第7話 投げキャラVSドラゴン『コマミス』

 戦況は明らかに火竜優位。体力、攻撃力、飛行能力、防御力、圧倒的なリーチの差。人間とドラゴンでは、種族としての性能差が有り余るほどある。

 不利はそれだけではない。ドラゴンが口をすぼめて撃ってくる火の玉が、遠距離攻撃を持たないレスラーに対してあまりに相性が悪すぎるのは、シスター・コインの目にも明らかであった。

 クリスチャンラリアットで飛び道具を抜けたとしても、左右に動いて近づける距離は微々たるもの。むしろ無駄にスキを晒して、長い竜の尾で反撃をもらうのは必至だろう。

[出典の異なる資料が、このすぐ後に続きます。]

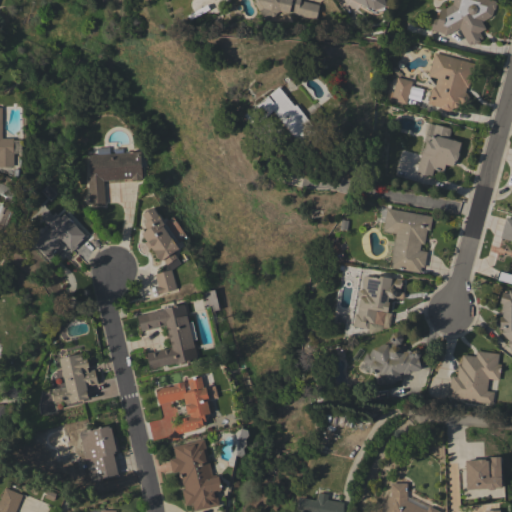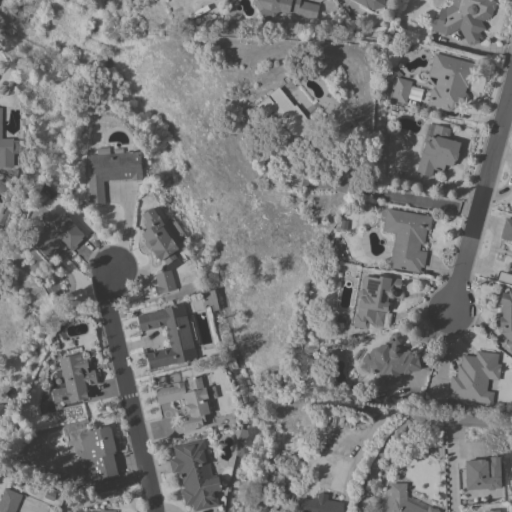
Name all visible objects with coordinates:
building: (214, 0)
building: (371, 3)
building: (370, 4)
building: (286, 8)
building: (288, 8)
building: (462, 18)
building: (464, 18)
building: (449, 81)
building: (447, 82)
building: (400, 90)
building: (400, 90)
building: (279, 113)
building: (283, 114)
building: (6, 150)
building: (435, 150)
building: (437, 150)
building: (5, 152)
building: (110, 170)
building: (109, 172)
road: (480, 191)
road: (418, 202)
building: (506, 230)
building: (56, 236)
building: (60, 237)
building: (406, 238)
building: (405, 239)
building: (158, 240)
building: (506, 248)
building: (160, 249)
building: (163, 282)
building: (374, 298)
building: (374, 302)
building: (506, 316)
building: (505, 319)
building: (167, 335)
building: (170, 335)
building: (392, 359)
building: (390, 360)
building: (473, 377)
building: (474, 377)
building: (74, 379)
building: (72, 380)
road: (129, 391)
building: (186, 402)
building: (187, 402)
building: (2, 413)
building: (0, 414)
road: (407, 414)
building: (99, 452)
building: (97, 453)
road: (452, 465)
building: (481, 473)
building: (483, 473)
building: (194, 475)
building: (195, 475)
building: (8, 500)
building: (9, 500)
building: (400, 500)
building: (401, 501)
building: (317, 504)
building: (318, 504)
building: (104, 510)
building: (108, 511)
building: (491, 511)
building: (492, 511)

 せめてもう一歩、軽やかにステップでも踏み出せれば良いのだが。


 当然のように火竜は更に一発、まるでシャボン玉を作って飛ばすかのように、気軽に火の玉を撃ってくる。気軽にとは言うがそのサイズはシャボン玉どころか、スイカよりも一回りデカい。

 だがしかし臆することなく大男は、はちきれんばかりに筋肉が詰まった神父服の胸元を、でかい平手でバチン! と叩いてみせる。

 これは彼特有の、自信を示すアピールではなかった。


 ロザリオマスクはその時まるで、火の玉にぶつかりに行くかのように、ガードを解いて上半身を全面に押し出していた。

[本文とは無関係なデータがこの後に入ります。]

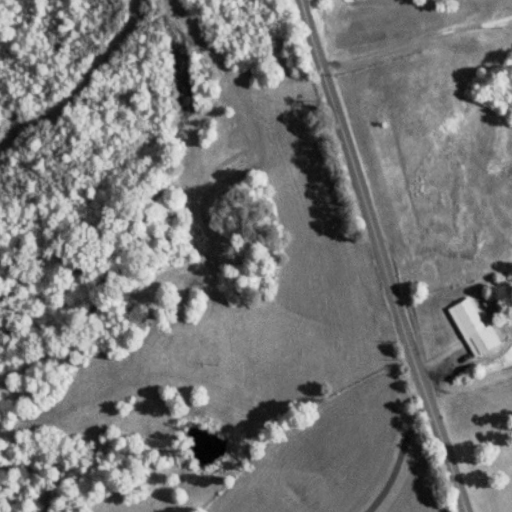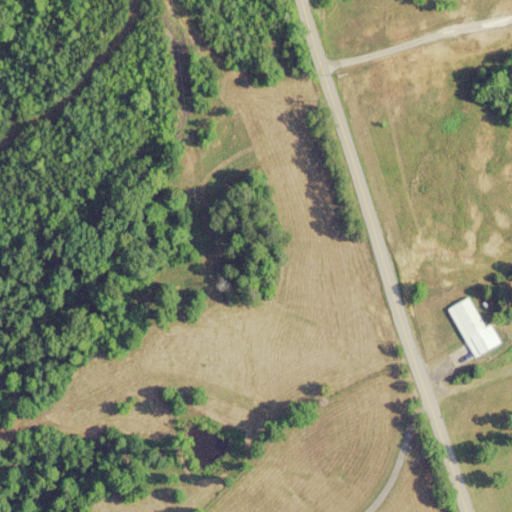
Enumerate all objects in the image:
road: (331, 251)
building: (473, 329)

 一歩踏み込んだ体重移動と同時に、両の手のひらで胸元をバチンと、力強く叩いたのである。

 するとその衝撃で、火の玉が掻き消えた!


「ドラミングステップ!!」


* * *


 彼の体格やパワー・レスリングっぷりを指して、「キングコング」だの「ゴリラに育てられた男」だの書きたてるマスコミは、後を絶たなかった。

 そうした噂を逆手に取り、ファンサービスという側面もあって生み出されたのが、この技。ロザリオマスク第四の必殺技である、ドラミングステップだ。

 「俺に任せろ」という周囲へのアピールと、踏み込み攻撃を組み合わせたこの技は、プロレスの舞台ではあまり使うタイミングはなかったのだが、ストリートファイトにて真価を発揮した!

 離れた場所から気功で攻撃してくるやつや、火を噴く大道芸人まがいが、アシッドシティを取り巻く世界中にいるのである。

 スキも大きく、ここぞという場面でしか狙えない奇襲技とはいえ、初見の相手には実に有効だ。

 これで間合いを詰められた時のドラゴンの顔と言ったら、ゴリラに睨まれたカエル同然!


――シガー町長(談)


* * *


 手の内は極力明かさず、決着寸前までとっておくもの。火球に追いつめられたふりをして、ロザリオマスクはこの第四の必殺技を使う機会を、虎視眈々と狙っていた。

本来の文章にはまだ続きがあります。